Further trends in the preservation and use of images developed in several directions. Firstly, the use of photography as a memorable historical document, and secondly, its inclusion in the arsenal of scientific tools and evidence. But the most intensive development of photography was in the field of everyday and historical portraiture, and, due to its perceived progressiveness in comparison to painting, as an alternative to works of fine art.

It is especially important to distinguish between these areas of photography in the early period of its history, when it was difficult to draw a clear line between some of them. For example, species photography by geographers, ethnographers, and travel reporters often fulfilled not only its natural science functions but also had an aesthetic character, and eventually became a historical document. The same can be said about individual and group portraits taken for private, domestic purposes, but which eventually become scientific and documentary evidence of an era.

The emergence of photojournalism

Photographs for magazines were engraved, which complicated the process of replication, which is why they were not used much in printing. Only in the late 70s and early 80s of the 19th century, when new types of reproduction of photographs (phototypes, zincographs), generated by photography itself, appeared in printing, did photographs appear more and more often in mass printing.

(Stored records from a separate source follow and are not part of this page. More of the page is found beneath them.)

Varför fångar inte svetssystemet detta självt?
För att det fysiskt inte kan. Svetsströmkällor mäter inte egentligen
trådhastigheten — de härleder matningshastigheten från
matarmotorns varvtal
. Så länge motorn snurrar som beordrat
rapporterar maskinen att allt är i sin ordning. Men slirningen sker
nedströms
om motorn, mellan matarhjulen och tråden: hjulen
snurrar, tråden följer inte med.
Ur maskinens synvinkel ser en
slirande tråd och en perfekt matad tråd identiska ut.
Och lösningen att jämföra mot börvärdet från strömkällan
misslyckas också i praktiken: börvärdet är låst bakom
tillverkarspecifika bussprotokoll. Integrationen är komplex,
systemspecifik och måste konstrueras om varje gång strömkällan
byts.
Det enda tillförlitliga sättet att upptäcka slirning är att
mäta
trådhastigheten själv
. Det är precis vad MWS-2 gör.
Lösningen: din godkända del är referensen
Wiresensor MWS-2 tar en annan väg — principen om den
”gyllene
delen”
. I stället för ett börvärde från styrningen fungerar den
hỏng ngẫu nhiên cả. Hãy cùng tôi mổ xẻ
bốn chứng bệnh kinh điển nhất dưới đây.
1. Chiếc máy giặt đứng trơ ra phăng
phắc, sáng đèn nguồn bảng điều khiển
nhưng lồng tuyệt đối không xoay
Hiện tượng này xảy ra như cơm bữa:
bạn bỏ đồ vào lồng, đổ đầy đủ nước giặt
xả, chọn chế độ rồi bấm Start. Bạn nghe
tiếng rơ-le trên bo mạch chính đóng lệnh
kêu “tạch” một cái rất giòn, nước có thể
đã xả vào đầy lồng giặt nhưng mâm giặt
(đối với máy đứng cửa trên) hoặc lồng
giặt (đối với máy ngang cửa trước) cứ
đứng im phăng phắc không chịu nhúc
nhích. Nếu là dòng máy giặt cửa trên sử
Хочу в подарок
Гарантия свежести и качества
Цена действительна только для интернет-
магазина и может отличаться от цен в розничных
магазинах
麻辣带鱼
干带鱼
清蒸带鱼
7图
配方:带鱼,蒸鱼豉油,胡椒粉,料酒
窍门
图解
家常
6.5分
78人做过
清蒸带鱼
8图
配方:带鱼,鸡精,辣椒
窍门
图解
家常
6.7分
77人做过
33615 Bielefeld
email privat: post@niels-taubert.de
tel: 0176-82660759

Engraving (French: gravure). A type of graphic art in which the image is a printed impression of a convex or recessed pattern made by various engraving techniques on the surface of a plate (“board”). The second meaning is the plate itself or an impression from it. Often lithography (“flat” engraving) is also referred to as an engraving.

Photo-tintype engraving is a photo-painting, the most common way of replicating photographs of city views and genre scenes in the second half of the nineteenth century.

Phototype – A method of flat printing from a glass or metal grain plate covered with a photosensitive layer, on which a reproducible image is photographed. When printing, only the printing elements are wetted with ink. The second meaning is an impression obtained from such a plate.

Zincography is one of the types of letterpress reproduction plates. It allows the negatives obtained from iso-originals, including those made by photography, to be copied onto a zinc plate coated with a photosensitive layer, and then to produce zincographic clichés with the help of an acid etchant that does not remove the white space elements that were not duplicated during copying.

Photolithography is a form of graphic art. It is based on the lithographic method of printing using photography, when a stone is covered with a photosensitive layer to obtain the initial image. It became widespread after the discovery of photography in 1839 and before the invention of zinc printing in the 80s of the XIX century.

Since then, photography has become more widely used in periodicals, which was, in fact, the beginning of photojournalism.